Always check this first. Thermostat set to “Heat” instead of “Cool.” Fan set to “On” instead of “Auto” — meaning the fan blows even when the AC isn’t actively cooling, so warm air comes out between cooling cycles. Set to Cool, Auto, and your desired temp.
A heavily clogged filter restricts airflow so much that the indoor evaporator coil freezes. Once it’s frozen, no cooling happens — just warm air through ice. Check your filter monthly. If it’s gray and dusty, replace it. If your AC is already frozen, turn it OFF for several hours to thaw, replace the filter, and restart.
Walk outside and look at your AC unit. Is the big fan spinning? If not, the AC isn’t cooling — it’s just blowing room-temperature air through the ducts. Common causes: tripped breaker, blown capacitor, bad contactor, or an obstruction (leaves, branches, or a critter).

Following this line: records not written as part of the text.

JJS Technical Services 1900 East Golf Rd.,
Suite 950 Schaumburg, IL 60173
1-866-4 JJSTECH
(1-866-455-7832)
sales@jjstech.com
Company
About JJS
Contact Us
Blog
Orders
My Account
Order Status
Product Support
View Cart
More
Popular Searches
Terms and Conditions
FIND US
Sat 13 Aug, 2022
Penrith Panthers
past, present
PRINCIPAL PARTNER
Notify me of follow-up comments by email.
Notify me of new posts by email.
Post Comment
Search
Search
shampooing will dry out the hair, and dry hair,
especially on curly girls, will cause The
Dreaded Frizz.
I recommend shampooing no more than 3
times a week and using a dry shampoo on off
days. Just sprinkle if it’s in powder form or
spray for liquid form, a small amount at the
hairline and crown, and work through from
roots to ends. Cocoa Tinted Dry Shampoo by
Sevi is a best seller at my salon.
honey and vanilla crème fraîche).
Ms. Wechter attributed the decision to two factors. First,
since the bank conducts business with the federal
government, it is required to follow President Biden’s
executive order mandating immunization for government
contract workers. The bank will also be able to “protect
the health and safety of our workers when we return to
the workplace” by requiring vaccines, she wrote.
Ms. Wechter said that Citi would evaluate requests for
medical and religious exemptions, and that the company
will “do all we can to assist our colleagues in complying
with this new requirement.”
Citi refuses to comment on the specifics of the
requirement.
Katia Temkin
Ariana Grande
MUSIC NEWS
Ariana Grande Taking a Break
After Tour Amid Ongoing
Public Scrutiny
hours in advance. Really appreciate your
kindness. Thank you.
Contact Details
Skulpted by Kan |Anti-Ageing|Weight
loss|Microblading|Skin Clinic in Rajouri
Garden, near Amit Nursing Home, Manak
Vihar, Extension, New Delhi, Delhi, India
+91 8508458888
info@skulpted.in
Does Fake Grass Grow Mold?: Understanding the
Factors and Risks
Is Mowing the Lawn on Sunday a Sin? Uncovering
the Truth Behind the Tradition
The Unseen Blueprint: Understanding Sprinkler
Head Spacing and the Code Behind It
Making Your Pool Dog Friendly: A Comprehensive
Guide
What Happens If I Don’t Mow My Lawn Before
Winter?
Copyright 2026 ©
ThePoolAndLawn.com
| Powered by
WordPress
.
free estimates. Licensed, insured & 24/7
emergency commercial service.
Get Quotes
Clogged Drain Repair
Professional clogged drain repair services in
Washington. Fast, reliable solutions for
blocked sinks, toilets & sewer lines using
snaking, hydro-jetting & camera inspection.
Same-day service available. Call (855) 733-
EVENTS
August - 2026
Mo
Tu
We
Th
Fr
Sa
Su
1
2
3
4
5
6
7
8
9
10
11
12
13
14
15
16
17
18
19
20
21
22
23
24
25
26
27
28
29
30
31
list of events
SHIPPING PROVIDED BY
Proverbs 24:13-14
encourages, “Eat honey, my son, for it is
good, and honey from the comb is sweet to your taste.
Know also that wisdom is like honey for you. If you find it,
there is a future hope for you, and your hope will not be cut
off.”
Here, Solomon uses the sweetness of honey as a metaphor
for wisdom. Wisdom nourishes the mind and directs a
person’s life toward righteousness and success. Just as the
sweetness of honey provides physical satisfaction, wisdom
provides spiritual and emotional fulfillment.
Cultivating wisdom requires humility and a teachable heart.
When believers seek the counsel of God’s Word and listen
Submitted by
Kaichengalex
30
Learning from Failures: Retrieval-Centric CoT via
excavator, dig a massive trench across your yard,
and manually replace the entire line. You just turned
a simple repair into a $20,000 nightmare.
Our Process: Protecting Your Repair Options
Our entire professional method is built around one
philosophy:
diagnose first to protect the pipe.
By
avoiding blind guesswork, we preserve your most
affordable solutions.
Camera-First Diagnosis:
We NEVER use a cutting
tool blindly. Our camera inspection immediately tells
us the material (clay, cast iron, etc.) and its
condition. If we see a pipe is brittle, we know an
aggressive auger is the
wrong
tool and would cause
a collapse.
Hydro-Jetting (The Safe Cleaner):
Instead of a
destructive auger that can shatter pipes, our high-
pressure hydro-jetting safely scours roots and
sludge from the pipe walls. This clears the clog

Refrigerant doesn’t “get used up” — if it’s low, there’s a leak. Symptoms: AC runs constantly, ice on the refrigerant lines, hissing sounds from the unit, electric bills climbing. Don’t just “top off” the refrigerant — that’s a bandaid. The leak needs to be found and fixed.
The outdoor unit needs airflow to release heat. If the fins are caked with dirt, grass clippings, or cottonwood fluff, it can’t shed heat efficiently. Result: unit runs constantly, struggles to cool. Easy DIY: spray the outdoor coil with a garden hose (don’t use a pressure washer — bends fins).
Capacitors are small cylindrical components that give the compressor and fan motors the “kick” they need to start. They fail in heat — usually mid-July. Sign of a failed capacitor: outdoor unit hums but fan doesn’t spin, or unit clicks but doesn’t start. This is a $200–$350 repair, usually same-day.
If you’ve been running the AC hard with restricted airflow (clogged filter, blocked vents, low refrigerant), the indoor coil can freeze into a block of ice. Once frozen, it can’t absorb heat — so warm air blows out. Solution: turn off the AC for 4–6 hours to thaw. Replace the filter. Then call a tech if it freezes again — there’s a deeper issue.